ハロルド王太子とコルド第二王子は、あまりの出来の悪さに平民落ちになり、とある修道院で畑仕事をしながら、細々と暮らしているそうな。
男爵令嬢アメリアはどうなったかと言うと…
女に甘い国王陛下のせいで、罪は不問になったのだが、
ハロルド王太子との結婚は許されず、色々な男性とお茶と言う名の派手な男関係を楽しみ続けて。

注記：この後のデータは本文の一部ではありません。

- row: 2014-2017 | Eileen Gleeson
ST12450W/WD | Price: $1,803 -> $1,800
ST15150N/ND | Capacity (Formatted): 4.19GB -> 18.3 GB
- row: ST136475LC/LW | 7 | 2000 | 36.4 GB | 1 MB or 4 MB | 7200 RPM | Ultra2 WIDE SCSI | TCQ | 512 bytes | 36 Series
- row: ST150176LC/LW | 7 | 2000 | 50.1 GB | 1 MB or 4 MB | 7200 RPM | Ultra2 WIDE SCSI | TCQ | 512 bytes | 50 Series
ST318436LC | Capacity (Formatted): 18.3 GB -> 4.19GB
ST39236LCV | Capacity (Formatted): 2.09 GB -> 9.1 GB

婚約者を奪われた令嬢達が、フォレスティーヌに泣きついて来たので、
「象がアリを踏みつぶす時がきたようね。」
隠していた聖女の力を使い、男爵家の敷地内の水と言う水を奪い取ったのであった。
今、男爵家は砂漠と化している…
男爵の髪の毛も水分を失い、頭髪も砂漠と化しているようだ。
そして、アメリアも…
「何よっ…私の肌…しわしわっ…水、何でうちの屋敷、水が出ないのっ??これじゃ…男の人と遊べないじゃないっ…」
フォレスティーヌは思う。
虐めた訳では無くて、これは天罰…
何人もの令嬢達がアメリアのせいで泣いたのですもの。
わたくしもそのうちの一人…
アメリアの肌は元には戻らない。
象がアリを踏みつぶしたのだわ。
ああ…色々とあったけれども、わたくしはとても幸せですわ。
レオル様に愛されて…来年には家族も一人増えます。
もっともっと沢山、家族を増やして…
聖女の力を使って、お庭に沢山のお花を咲かせるの…
この幸せを…心を広げて、国全体に豊穣を…実りを…
どうか、皆が幸せになりますように…
レオルは王位にはつけなかった。ミルフィーナが女王になって、有能な王配を迎えたからだ。
だが、宰相として凄腕を振るい、ゴレット王国は大いに栄えた。
フォレスティーヌは聖女の力をこっそりと使いゴレット王国に豊穣を与え、妻としても夫レオルを支え続けた。愛するレオルと可愛い子供達に恵まれ幸せに暮らしたと言う。